Human memory is flawed, people take vacations and sick time, and staffing changes.  If your backup is automated, these events will have a smaller impact on your backup system.  An automated backup system can grab all of your data every night, and push it to an offsite location over the internet or a T1 pipe.  There may be parts of the backup that must be done manually, like changing media, or a few parts of the backup that are difficult to automate, but the more automatic it is, the better.  Still, make sure to check it periodically to make sure that it is still taking the backup and you are not getting errors.

Backup Media

Depending on how much you need to back up, you may want different types of media.  Tape drives are popular for large quantities of data.  CD or DVD media is a cheap way to back up small amounts of data, but make sure that you get high quality media, and check it from time to time to make sure that it is not deteriorating.  Hard drives are very convenient since they are rewritable.  Keep in mind that hard drives fail.  Using RAID for redundancy is a good way to help protect yourself from hard drive failure.

Ensure it works

After you have created your backup system and are making sure that it runs, make sure to test it by restoring data from the backup.  If you cannot restore a backup, it is not really a backup.


If you are backing up confidential or sensitive data, make sure that the backup is at least as secure as the data that you are backing up.  A compromised backup is just as bad as the data being compromised since you have a copy of everything.  If the backup is encrypted, make sure that enough people have the key, and that the key is backed up somewhere.  If you encrypt the data and lose the key, you lose the backup.

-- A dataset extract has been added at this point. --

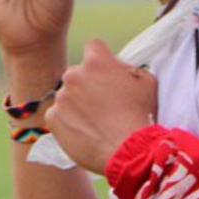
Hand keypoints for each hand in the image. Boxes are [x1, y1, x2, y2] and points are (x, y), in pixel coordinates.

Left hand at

Make sure that you always know what backup is current, what backup is old, and when you’ve taken the backups.  Your software may take care of this for you.  If it does not, putting dates on the folders, or a file with the information within the folder can be good ways to keep organized.  You also need to know where it is going and how to restore it.  Make sure that this is documented in case the person who built the backup is not available when a restore is needed.  You can also streamline the backup process by making sure that the files that need backing up are organized in as few places as possible.

Human Redundancy

Make sure that multiple people know where the backup is and how to restore it.  It is a good idea to have some documentation on the backup system, how the backups are created, any manual steps and when they need to be performed, and how to restore each component of the backup, either fully or partially.


Virtual Machines

Virtual machines typically have a way to make a copy of the entire machine.  This can be taken advantage of to backup an entire system from all of the software that is in stalled to the data files that are on the machine.

rsync and rdiff-backup

rsync is used to copy files from one place to another, optionally over the network or internet.  All data transfers are encrypted.  When files are copied, only the files that have changed are copied, reducing the amount of bandwidth required for most cases.  rdiff-backup is similar, but it will keep incremental backups making it so that you can revert to a previous version of your backup.  To save space, files are only saved twice if they have changed.


dd can make a copy of a hard drive.  This can be used to make an image of your operating system hard drive from time to time.  If you ever need to restore, you can reload the image to the drive, and all of your software will be ready to go.


There is enough backup software out there that I could not hope to cover all of it.  Look at your needs and find the group of software that fills your needs.


Make sure you think carefully about why you are backing up your data.  Your reasons for backing up your data will have an impact on how you back it up.  What would happen to you or your business if you lost some or all of your files?  Who is going to be able to restore your files?